Bansky salió al jardín y encontró la puerta del cuartillo abierta. De un tiempo a esta parte siempre lo estaba. La puerta no tenía cerrojo, pero al encajarla rozaba con el suelo hasta quedar totalmente inmovilizada. Valía como seguro, pues a priori nadie tenía por qué entrar en su jardín.

La puerta giró sobre sus goznes con un crujido. Bansky miró a su alrededor con el inagotable sudor de sus carnes recorriéndole el cuerpo. No había nadie. El silencio era inconmensurable en su jardín, y también en todo el pueblo, el cual ya era bastante silencioso desde que los muertos habían decidido seguir caminando.
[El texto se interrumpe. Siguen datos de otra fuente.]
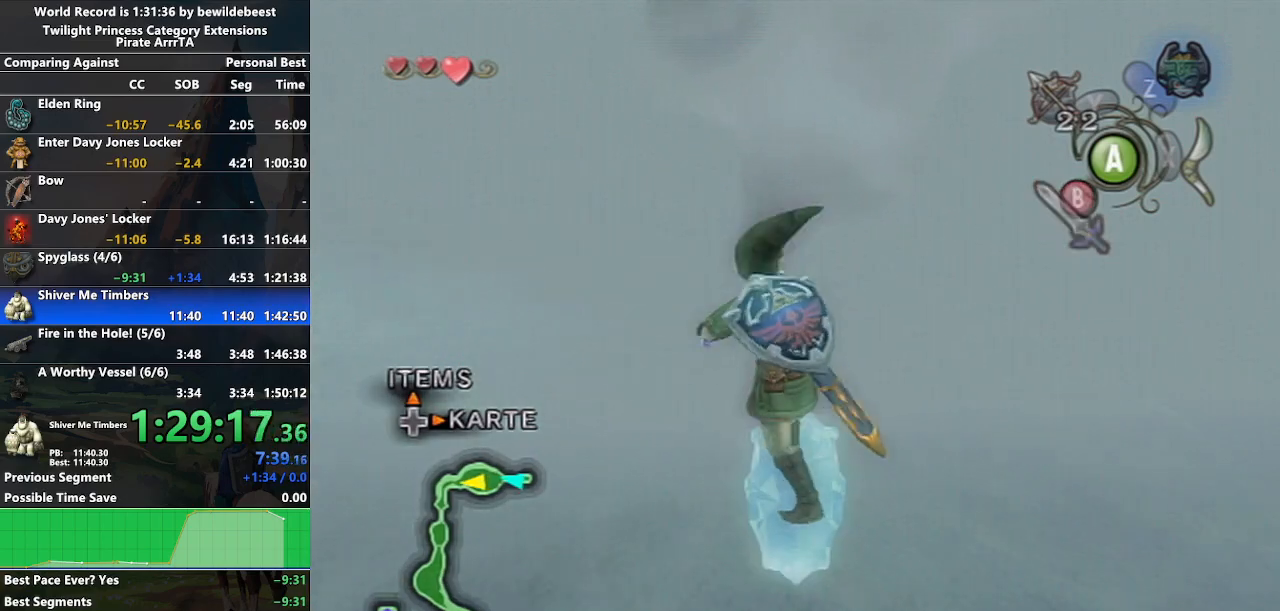
{"buttons": ["A"], "left_stick": "up", "right_stick": "center", "events": []}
Sin embargo, ahora no tenía límites. El silencio era ensordecedor. Con lo de la barbacoa, su entorno estaba realmente desierto. Y eso a él le encantaba.

Bansky, a sus treinta y cinco años, estaba realmente gordo. Redondo como una pelota de fútbol para gigantes. La última vez que se había pesado, rondaba los ciento cincuenta kilos. Entonces, decidió romper la báscula a martillazos y nunca más volvió a pesarse.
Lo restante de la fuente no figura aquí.